The American Film Institute in Silver Spring will honor the Web site with a showing of Stephen Wade’s “Catching the Music” at 2 p.m. Sunday. After the film, Mr. Wade will perform with his banjo alongside multi-instrumentalist Zan McLeod, banjoist Mike Monseur, fiddler Liberty Dawne Rucker and guitarist Jason Byrd. The 1987 documentary “Music” tracks the musical growth of Mr. Wade, a fixture on the local arts scene, and features performances by country musicians like Hobart Smith, Pete Steele and Virgil Anderson.

Mr. Davenport says his fellow filmmakers aren’t looking to the Internet to make a quick buck. They just want to see their long-buried films enjoy a new life and a new audience.

“It lets everybody have access to it, to let [the films] become relevant again,” Mr. Davenport says.

Many of the films on www.folkstreams.net hail from the 1960s, but finding them over the last few decades hasn’t been easy. The features, which explore the American roots culture, aren’t what anyone would call commercially viable. Even outlets like PBS find their unconventional appearance off-putting, he notes. Some videos feature narrators with cultural accents that sound a million miles from the narration heard in conventional films. It doesn’t help that they come in a variety of lengths that make it hard to squeeze them into a television schedule.

That’s where the Web comes in. Anyone interested in the site’s indie films — which Mr. Davenport describes as both populist and rebellious at times — can download them for free.

“It’s totally dependent on grants,” says Mr. Davenport, adding that the Institute of Museum and Library Services (IMLS) underwrites the site. “I don’t know if it could work as a commercial site.”

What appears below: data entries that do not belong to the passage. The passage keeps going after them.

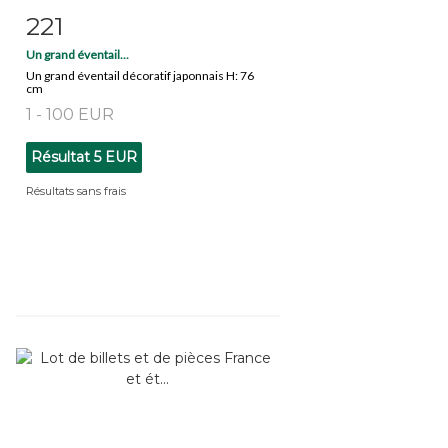
221
Fiche détaillée
Zoom
Un grand éventail...
Un grand éventail décoratif japonnais H: 76
cm
1 - 100 EUR
Résultat
5 EUR
Résultats sans frais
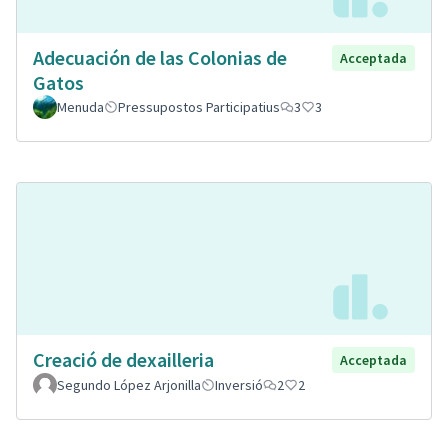
Adecuación de las Colonias de
Acceptada
Gatos
Menuda
Pressupostos Participatius
3
3
Creació de dexailleria
Acceptada
Segundo López Arjonilla
Inversió
2
2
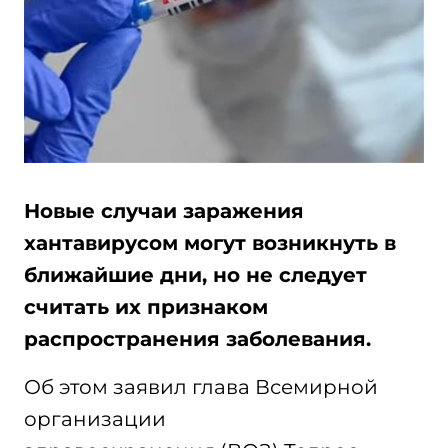
Новые случаи заражения
хантавирусом могут возникнуть в
ближайшие дни, но не следует
считать их признаком
распространения заболевания.
Об этом заявил глава Всемирной
организации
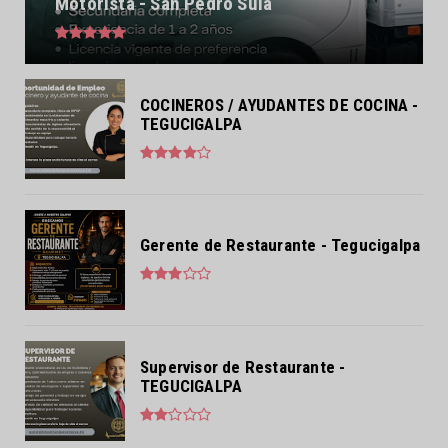
Motorista - San Pedro Sula
COCINEROS / AYUDANTES DE COCINA -
TEGUCIGALPA
Gerente de Restaurante - Tegucigalpa
Supervisor de Restaurante -
TEGUCIGALPA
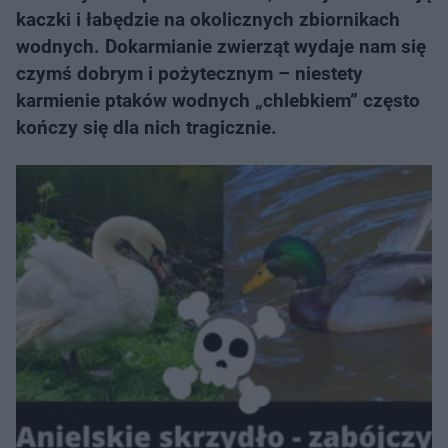
kaczki i łabędzie na okolicznych zbiornikach
wodnych. Dokarmianie zwierząt wydaje nam się
czymś dobrym i pożytecznym – niestety
karmienie ptaków wodnych „chlebkiem” często
kończy się dla nich tragicznie.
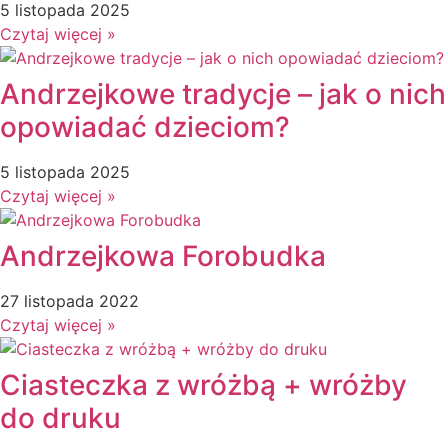
Dzień Pszczoły
5 listopada 2025
Dzień Świadomości Autyzmu
Czytaj więcej »
Dzień Walki z Depresją
Dzień Zdrowego Śniadania
Andrzejkowe tradycje – jak o nich
Dzień Ziemi
opowiadać dzieciom?
E
Ekologia
5 listopada 2025
Emocje
Czytaj więcej »
F
Ferie
Andrzejkowa Forobudka
Fotobudka
G
27 listopada 2022
Gazetki do druku
Czytaj więcej »
Girlandy
Girlandy na LATO
Ciasteczka z wróżbą + wróżby
Grafomotoryka
do druku
Grinch
Gry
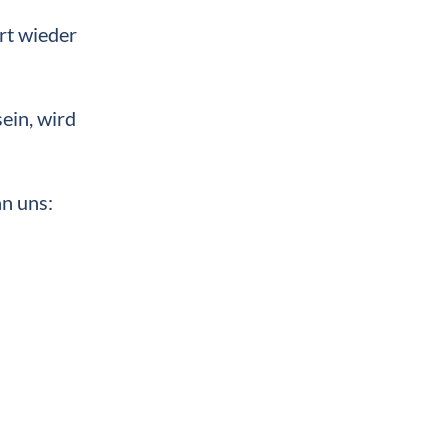
ort wieder
ein, wird
n uns:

The site does more than just display neglected films. It also helps store and protect them. One filmmaker nearly lost his film collection in a home fire before Mr. Davenport started logging them on the site.

Other films tell colorful, sometimes tragic stories of American history.

“Afro-American Work Songs in a Texas Prison” details the music black prisoners sang to coordinate their labor, work done in segregation from other prisoners.

“They integrated the prisons shortly after this,” Mr. Davenport says.

The Web site also teams with www.youtube.com to offer video previews of the various films.

But unlike that popular video site, www.folkstreams.net vets the material on its site, adding background information to put the films in context.

Mr. Davenport says films capture valuable snapshots of this country’s evolving culture.

“We have all these different traditions in America, and they all change,” he says.